Control vs. Training

One of the handy tricks I learned from my thespian engagements during adolescence is looking for an object to focus on if one does not want another's gaze to break one's train of thought. The context of this lesson was: if you are acting the part of someone looking for a needle on the floor, your eyes must indeed focus on different parts of same floor. But I realised the applications of focus extend beyond that realm.
It would be handy to control one's mind all of the time, for it to remain within the pen (as in that of pigs, though I like that it evokes writing) of the useful. But tyranny over mind actually turns out to be most unhealthy.

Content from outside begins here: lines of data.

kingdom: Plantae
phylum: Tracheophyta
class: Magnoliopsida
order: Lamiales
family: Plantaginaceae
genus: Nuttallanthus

Thus, all one can do is attempt to gently train the mind, to lead it away from the bad (or, perhaps more accurately, wait for it to get over whatever is in question) and at least train it to remember certain important life truths, such as: Life is good, creativity is a helpful tool, decisions are fruitful if made of love, not fear, and so on and so forth.
Can it be that pride is the source of control, not of helpful training? That if one expects perfection, one becomes the tyrant? Can it be that pride is what leads people down the lonely path where their lives are compromised because they won't make compromises?
Ultimately, I do not think that we can control our lives as much as we are wont to think. All of this imbibing of the tonic of freewill can go straight to the head. Our freedom is always hampered by circumstance (such as time). Our freedom is hampered by our shortcomings, some of which will never be revealed to us. Our freedom is circumscribed by the affinity of our souls and whichever mystery we have set out to elucidate.
This idea of control is illusory. At best, we can attempt to train ourselves to respond and not to react, to improve our performance. But to eradicate all shortcomings? Impossible!
Many mystics have explained throughout the ages that it is our shortcomings that lead to our becoming more compassionate towards others. It is also said that the shortcomings are blessings in disguise - an idea that I find most intriguing, and something I am trying out in my own life right now.
Control is too rigid and leads to breakage; acceptance of imperfection leads to experimentation and the occasional serendipitous success. Training, after all, is that activity which leads to skilled behaviour. There is always more that needs attention than we can give attention to, so this fact should lead to humility and tolerance, foremost towards oneself. As the saying here goes: we're all in the same gravy.